Subtract words. Subtract design elements. Ask yourself: What’s necessary? What’s not? What elements can be combined? What information is redundant? What can you spill onto your landing page instead of trying to cram it into a quarter-page newspaper ad? Be brutal about editing your work and you’ll become a better communicator.

sign in the Winter Haven downtown parking garage

THIS PROPERTY IS OWNED BY THE CITY OF WINTER HAVEN CONTACT PHONE NUMBER IS 863-291-5600

This parking garage is in downtown Winter Haven. Why waste space restating the obvious? And I think everybody can recognize a phone number by now. I only kept “phone” as a verb to achieve the active voice.

 My mentor once nailed me to the wall with his red ink pen over a three-panel brochure burdened by what he called “excess baggage.” I’d thought I’d written a fabulously brilliant three-panel brochure, filled with lovely adverbs and flowery prose. Watching him strike through the chaff and strip it down to its essence was a wonder to behold and one of most powerful lessons I’ve ever learned in the agency business. 

 Through the years, I saw him do the same thing to over-decorated layouts on many occasions (he was an equal opportunity subtractor).  

An awful, wordy newspaper ad

On your right, an easy target for subtraction (as well as a graveyard for bad typography and clip art).

Why be so brutal? Never has the world been more cluttered.
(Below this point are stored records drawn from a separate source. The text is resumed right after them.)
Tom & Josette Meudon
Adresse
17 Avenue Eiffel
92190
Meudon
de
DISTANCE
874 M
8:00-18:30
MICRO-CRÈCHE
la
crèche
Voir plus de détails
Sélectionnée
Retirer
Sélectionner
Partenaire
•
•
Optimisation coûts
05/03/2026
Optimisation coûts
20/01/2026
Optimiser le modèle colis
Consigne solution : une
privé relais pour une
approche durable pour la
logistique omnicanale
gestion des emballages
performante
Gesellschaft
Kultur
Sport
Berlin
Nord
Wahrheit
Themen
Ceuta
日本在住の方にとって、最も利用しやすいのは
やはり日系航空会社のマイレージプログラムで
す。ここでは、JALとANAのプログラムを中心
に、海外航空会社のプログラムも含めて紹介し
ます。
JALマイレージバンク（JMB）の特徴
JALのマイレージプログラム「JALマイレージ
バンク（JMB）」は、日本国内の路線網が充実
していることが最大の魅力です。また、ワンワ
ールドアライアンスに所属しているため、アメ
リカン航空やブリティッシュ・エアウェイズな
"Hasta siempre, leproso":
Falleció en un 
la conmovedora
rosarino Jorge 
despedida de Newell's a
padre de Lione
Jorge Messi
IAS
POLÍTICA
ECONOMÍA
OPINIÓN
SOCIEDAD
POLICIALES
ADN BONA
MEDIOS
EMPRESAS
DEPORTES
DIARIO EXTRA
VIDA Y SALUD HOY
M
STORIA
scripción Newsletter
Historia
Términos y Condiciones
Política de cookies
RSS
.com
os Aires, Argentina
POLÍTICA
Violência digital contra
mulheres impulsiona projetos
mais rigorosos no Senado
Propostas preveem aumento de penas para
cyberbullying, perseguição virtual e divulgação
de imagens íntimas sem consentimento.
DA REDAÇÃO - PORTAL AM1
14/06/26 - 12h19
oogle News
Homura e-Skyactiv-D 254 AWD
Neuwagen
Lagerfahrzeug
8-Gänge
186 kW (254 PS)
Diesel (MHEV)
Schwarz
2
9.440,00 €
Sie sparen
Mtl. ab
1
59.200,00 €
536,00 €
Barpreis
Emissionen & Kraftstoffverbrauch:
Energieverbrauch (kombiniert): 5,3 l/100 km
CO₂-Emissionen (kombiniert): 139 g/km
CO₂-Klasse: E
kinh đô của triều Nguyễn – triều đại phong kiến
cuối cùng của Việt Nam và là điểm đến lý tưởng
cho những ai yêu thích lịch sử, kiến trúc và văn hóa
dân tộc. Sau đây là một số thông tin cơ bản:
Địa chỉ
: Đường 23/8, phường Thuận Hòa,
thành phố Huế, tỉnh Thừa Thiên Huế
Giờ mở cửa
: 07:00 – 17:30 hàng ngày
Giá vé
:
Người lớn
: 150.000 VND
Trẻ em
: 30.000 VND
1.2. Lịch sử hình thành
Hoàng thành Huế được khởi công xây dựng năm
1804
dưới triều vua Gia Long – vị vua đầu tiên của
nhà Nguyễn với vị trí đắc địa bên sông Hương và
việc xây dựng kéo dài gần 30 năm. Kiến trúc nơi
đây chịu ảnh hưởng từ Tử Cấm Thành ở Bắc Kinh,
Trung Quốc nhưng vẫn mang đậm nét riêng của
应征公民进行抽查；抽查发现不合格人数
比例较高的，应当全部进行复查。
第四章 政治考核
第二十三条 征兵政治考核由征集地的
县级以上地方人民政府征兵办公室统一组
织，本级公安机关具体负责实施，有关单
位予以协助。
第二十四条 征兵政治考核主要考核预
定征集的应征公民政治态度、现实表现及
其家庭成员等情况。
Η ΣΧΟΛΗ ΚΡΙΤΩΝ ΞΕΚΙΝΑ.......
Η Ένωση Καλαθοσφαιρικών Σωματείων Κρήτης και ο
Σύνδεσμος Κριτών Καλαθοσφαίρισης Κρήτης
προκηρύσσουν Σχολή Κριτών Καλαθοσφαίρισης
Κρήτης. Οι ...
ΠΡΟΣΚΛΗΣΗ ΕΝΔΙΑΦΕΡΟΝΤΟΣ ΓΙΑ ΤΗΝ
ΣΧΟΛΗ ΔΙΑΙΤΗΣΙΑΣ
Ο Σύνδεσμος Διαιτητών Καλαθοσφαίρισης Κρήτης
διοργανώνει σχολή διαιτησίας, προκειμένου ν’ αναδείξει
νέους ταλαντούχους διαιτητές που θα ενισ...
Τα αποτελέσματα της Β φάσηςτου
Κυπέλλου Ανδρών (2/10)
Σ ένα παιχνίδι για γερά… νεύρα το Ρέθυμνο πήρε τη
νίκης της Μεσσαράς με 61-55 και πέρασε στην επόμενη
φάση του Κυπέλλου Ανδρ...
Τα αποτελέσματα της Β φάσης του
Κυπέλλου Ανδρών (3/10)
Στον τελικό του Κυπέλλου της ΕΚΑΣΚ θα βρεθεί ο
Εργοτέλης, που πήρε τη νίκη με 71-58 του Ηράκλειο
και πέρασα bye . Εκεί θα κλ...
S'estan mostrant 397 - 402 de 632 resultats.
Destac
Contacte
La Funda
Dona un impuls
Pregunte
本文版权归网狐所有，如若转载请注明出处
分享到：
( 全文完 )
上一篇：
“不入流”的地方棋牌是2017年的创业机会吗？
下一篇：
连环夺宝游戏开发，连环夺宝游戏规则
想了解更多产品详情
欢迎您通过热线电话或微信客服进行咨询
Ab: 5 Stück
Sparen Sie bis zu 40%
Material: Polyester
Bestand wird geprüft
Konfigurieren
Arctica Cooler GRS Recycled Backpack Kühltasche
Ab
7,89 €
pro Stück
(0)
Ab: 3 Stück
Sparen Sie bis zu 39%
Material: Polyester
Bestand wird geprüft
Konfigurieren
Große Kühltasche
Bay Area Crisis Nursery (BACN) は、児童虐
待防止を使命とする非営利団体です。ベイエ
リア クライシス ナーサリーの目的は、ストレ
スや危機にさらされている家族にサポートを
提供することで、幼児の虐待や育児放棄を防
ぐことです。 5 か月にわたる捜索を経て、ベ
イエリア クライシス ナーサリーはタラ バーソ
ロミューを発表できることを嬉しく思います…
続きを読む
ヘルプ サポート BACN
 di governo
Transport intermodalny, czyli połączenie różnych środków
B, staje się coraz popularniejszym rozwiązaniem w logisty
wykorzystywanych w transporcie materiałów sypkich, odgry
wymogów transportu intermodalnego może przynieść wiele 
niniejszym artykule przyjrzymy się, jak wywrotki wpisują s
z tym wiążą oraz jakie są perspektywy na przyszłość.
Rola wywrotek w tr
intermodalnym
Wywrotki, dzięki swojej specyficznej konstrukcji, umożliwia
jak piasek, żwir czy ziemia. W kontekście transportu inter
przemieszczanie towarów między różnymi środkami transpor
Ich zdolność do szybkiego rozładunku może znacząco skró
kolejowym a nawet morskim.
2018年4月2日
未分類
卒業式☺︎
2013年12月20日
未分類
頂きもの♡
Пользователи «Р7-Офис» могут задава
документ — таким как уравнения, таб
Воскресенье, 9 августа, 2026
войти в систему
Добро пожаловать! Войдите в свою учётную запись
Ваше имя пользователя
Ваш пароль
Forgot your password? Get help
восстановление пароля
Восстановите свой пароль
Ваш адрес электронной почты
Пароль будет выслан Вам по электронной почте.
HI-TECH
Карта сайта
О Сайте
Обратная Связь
Never have we been more distracted by the ever-present pings of technology. It’s why managing information and content – leveraging the power of less – is so crucial. The bottom line: Do you want your audience to notice and engage in your web ad, billboard, email or landing page? Give them space and mental breathing room. Make subtraction a priority in your communications formula.

P.S. Not surprisingly, subtraction also applies to virtually every form of communication  – emails, proposals, logo designs, presentations, even garage signs and blog posts.